The vote is open until Wednesday, December 11th at 21:00 UTC and
passes if a majority of at least 3 +1 PPMC votes are cast.

[ ] +1 Release this package as Apache Spark 0.8.1-incubating
[ ] -1 Do not release this package because ...

To learn more about Apache Spark, please see
http://spark.incubator.apache.org/

Re: [VOTE] Release Apache Spark 0.8.1-incubating (rc2)

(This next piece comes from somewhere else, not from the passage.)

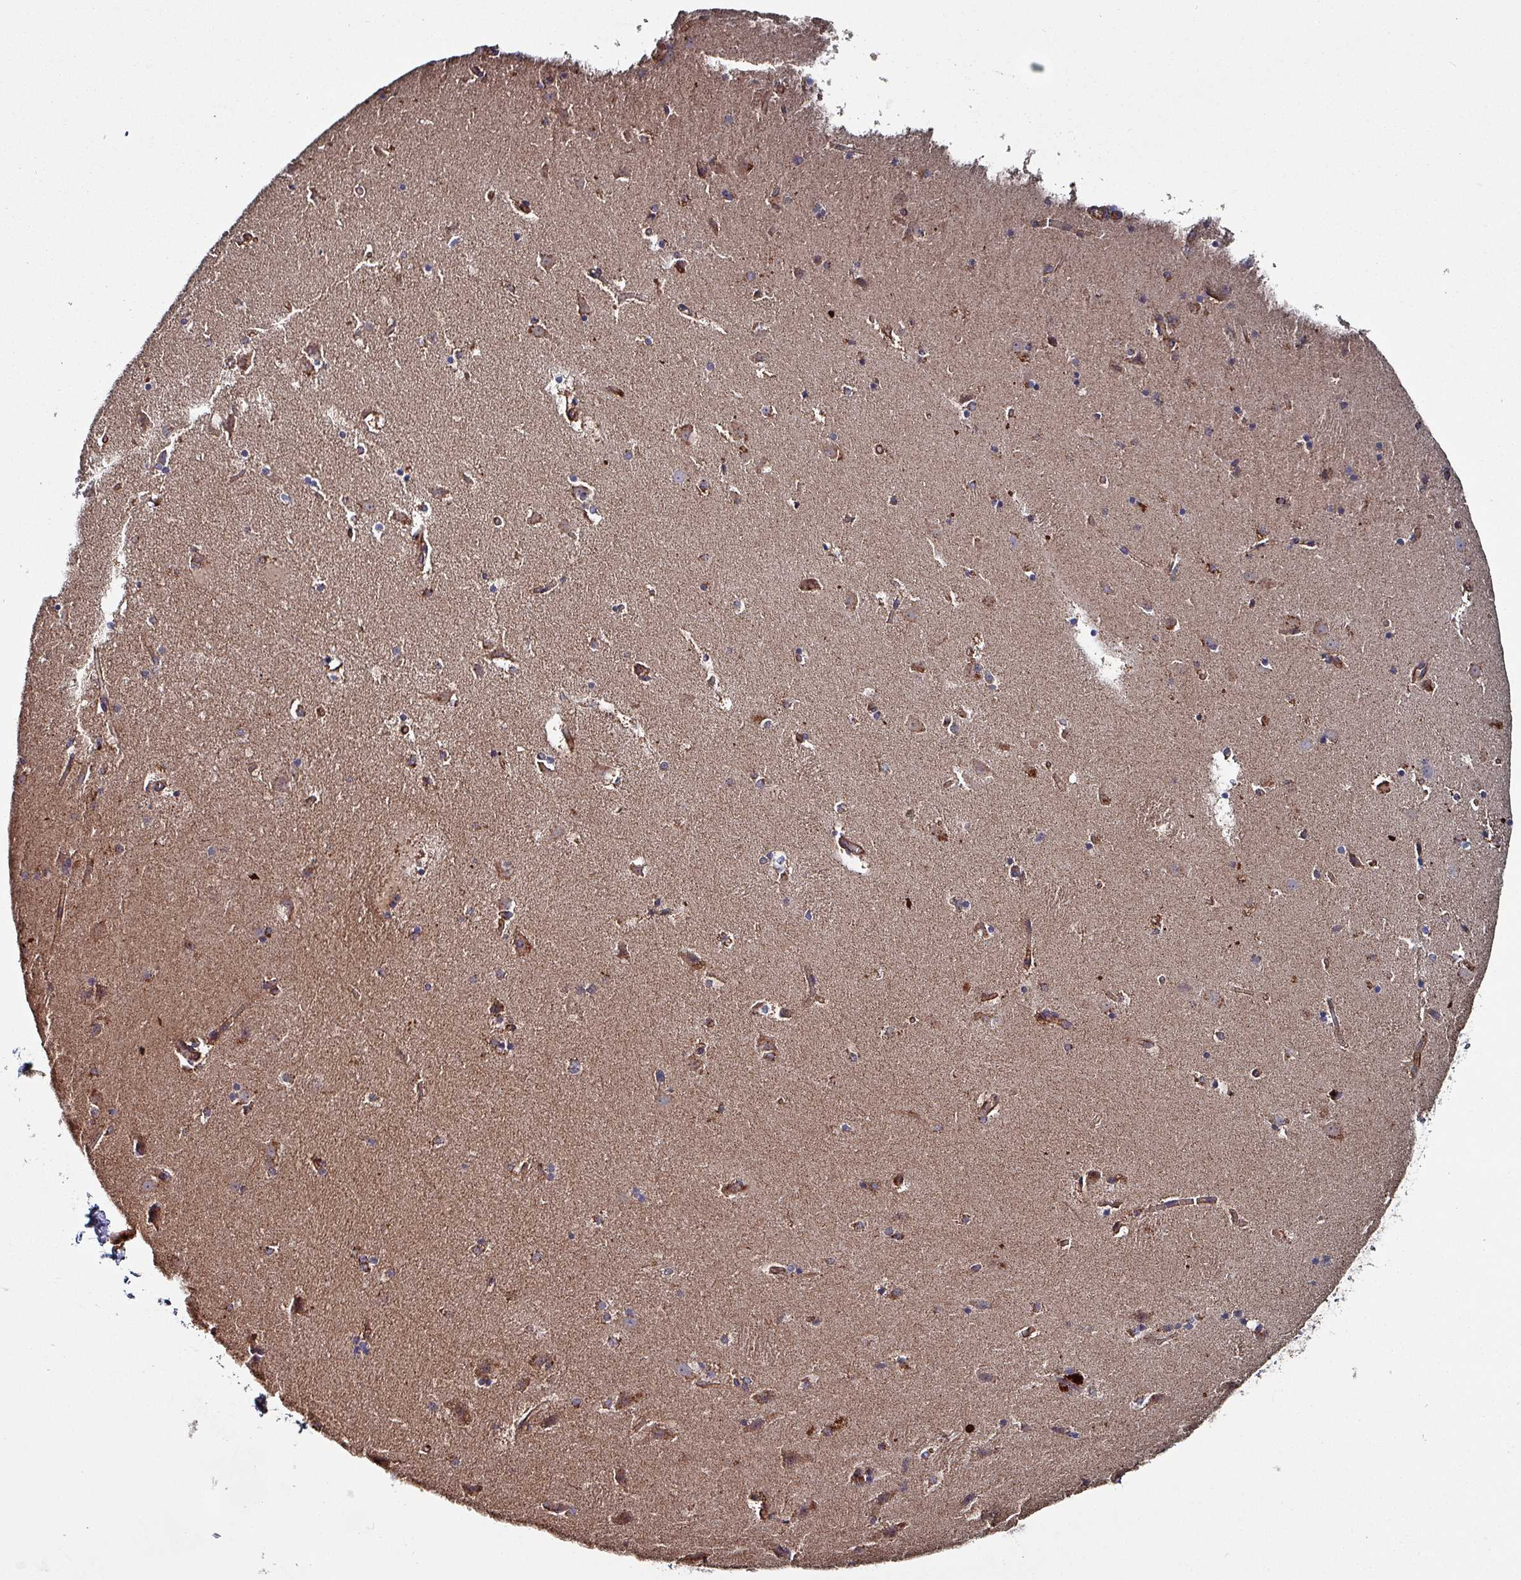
{"staining": {"intensity": "strong", "quantity": "<25%", "location": "cytoplasmic/membranous"}, "tissue": "caudate", "cell_type": "Glial cells", "image_type": "normal", "snomed": [{"axis": "morphology", "description": "Normal tissue, NOS"}, {"axis": "topography", "description": "Lateral ventricle wall"}], "caption": "An image showing strong cytoplasmic/membranous positivity in approximately <25% of glial cells in normal caudate, as visualized by brown immunohistochemical staining.", "gene": "ANO10", "patient": {"sex": "male", "age": 45}}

2013-12-08 Thread Patrick Wendell

Looked into this a bit more - I think removing repl-bin is something
we should wait until 0.9 to do, because we've published it to maven in
0.8.0 and people might expect it to be there in 0.8.1.

Merging the directly referenced pull request (195) seems like a good
idea though since it fixes a bug in the script.

Is that what you are suggesting?

- Patrick

On Sun, Dec 8, 2013 at 7:30 PM, Patrick Wendell pwend...@gmail.com wrote:
Hey Mark - ya this would be good to get in.